Along with housing, transportation and food, you should have a line item for activities in your annual household budget, says Ibeabuchi. That includes all the parties and weddings you hope to attend in the year ahead.

Let's say that number is $5,000. But after doing the math, you quickly realize that's not enough money to cover your social calendar.

That wedding trip to Los Angeles, for example, will take up a big chunk of your activities budget for the year. Something's gotta give. What do you do?

Gracefully decline the invitation — and find other ways to get involved

If you can't afford to accept a loved one's invitation, it's possible to decline without damaging your relationship. Experts offer a round of advice.

Let that person know as soon as possible, says Myka Meier, the founder of Beaumont Etiquette. People may have a second- or third-round invite list and are waiting for RSVPs to come in to see whom else they may potentially have room for.

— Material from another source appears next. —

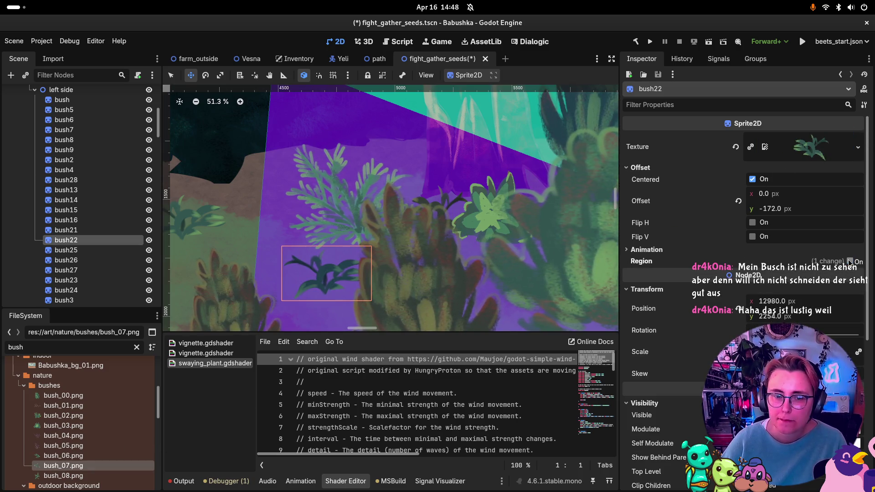
left_click_drag(70, 475, 816, 146)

When you offer your note with regrets, make sure to express genuine thanks. "Just saying how grateful you were to be invited is a nice way to start," says Meier. Remember: Your loved one "wanted you there. So reciprocate that emotionally."

Even if you're not attending the event in person, consider sending a gift — especially for a wedding, says Meier. It doesn't have to be super-fancy or expensive. And don't forget, the cost of the wedding present doesn't have to cover the cost of your plate.

Find other ways to get involved. If you can't be there but wish you could, offer your time or resources to help with planning instead, says Ramirez Ibeabuchi.

Invitations are negotiable, says Ramirez Ibeabuchi. If you know you can't afford to go to every wedding event, for example, talk to the groom or bride about which one the couple would most like you to attend.

If you're comfortable, be honest about your financial situation

Depending on your relationship with the person, it might not be a bad idea to go into a little more detail about your current financial situation.

If you have to tell a friend, "You know, I can't make that dinner tonight. I'm saving for my car. How about [I make you] dinner at home?" says Ramirez Ibeabuchi — that's OK. Having open conversations about your finances can help you stick to your budget and remove any shame you might have about not being able to afford anything.

You'll find that most of the time, "friends and family are on board with your financial goals and want to support you in that," she says.